10.1 基于数据逇工作-构建高质量数据集
为了减少大模型生成内容时的幻觉问题,首先需要关注数据的质量。数据质量直接影响模型的生效效果,因此在训练和评估数据上进行改进,能够有效降低模型产生幻觉的风险。
10.1.1 人工标注
- 训练数据
-对于大模型(LLM)训练,使用人工标注的训练数据并不总是可行,尤其是当模型需要适应多样化任务时。不过,对于特定任务产生的幻觉问题,人工标注的数据仍然可用。通过人工标注,可以构建高质量的、适用于某些特定任务的数据集。 - 评测数据
- 为了分析模型的幻觉问题,可以构建一个细粒度的幻觉评估基准集,使模型生成内容后能通过这一准集的测试,帮助分析模型的幻觉严重程度及其产生的原因。
10.1.2 自动筛选
- 筛选不良数据
- 利用模型筛选出那些可能导致幻觉的数据,并将这些数据删除。
- 数据加权
- 在预训练时,可以给可靠度更高的数据(如维基百科的数据)赋予更高的权重,而对于不可靠的数据则不使用或降低权重。
10.2 基于数据逇工作-构建高质量数据集
10.2.1 模型结构
模型结构方面的改进主要关注在设计能够更好地利用来源信息的结构。

..........

问题描述: 请根据上面的节选段落回答:预训练时,哪类数据可以被赋予更高的权重?

(来自数据源的条目)
..........

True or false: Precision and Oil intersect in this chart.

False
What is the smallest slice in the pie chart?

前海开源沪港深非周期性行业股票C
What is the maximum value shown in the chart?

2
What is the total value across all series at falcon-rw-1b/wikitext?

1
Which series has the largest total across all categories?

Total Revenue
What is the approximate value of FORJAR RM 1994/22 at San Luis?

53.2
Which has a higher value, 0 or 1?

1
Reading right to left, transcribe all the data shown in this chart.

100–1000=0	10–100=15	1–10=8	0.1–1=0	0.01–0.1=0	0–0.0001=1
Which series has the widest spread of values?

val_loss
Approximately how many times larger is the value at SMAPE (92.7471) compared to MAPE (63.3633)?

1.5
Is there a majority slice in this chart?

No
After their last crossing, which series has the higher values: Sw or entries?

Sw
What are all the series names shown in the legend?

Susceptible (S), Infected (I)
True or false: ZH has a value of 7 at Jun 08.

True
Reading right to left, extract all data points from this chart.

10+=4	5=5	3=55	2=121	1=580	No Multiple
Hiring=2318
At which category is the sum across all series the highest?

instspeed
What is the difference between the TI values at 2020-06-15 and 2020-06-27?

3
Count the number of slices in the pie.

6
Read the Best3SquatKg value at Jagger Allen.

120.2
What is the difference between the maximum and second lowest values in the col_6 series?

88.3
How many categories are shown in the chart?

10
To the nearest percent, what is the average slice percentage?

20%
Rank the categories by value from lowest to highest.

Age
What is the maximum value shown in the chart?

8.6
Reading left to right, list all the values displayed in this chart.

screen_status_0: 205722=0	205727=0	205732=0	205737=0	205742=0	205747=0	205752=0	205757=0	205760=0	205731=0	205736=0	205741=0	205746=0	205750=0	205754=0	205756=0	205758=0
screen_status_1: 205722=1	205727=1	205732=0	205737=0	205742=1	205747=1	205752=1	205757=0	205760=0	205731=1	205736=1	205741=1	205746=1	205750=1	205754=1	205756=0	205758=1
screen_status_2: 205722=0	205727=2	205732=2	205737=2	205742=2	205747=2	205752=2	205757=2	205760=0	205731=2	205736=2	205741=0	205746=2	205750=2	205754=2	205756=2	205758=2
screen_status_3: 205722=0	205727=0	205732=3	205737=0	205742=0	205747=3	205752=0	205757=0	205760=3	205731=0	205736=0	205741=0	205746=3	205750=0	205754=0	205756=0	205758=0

..........

练习结果: 可靠度更高的数据,如维基百科的数据。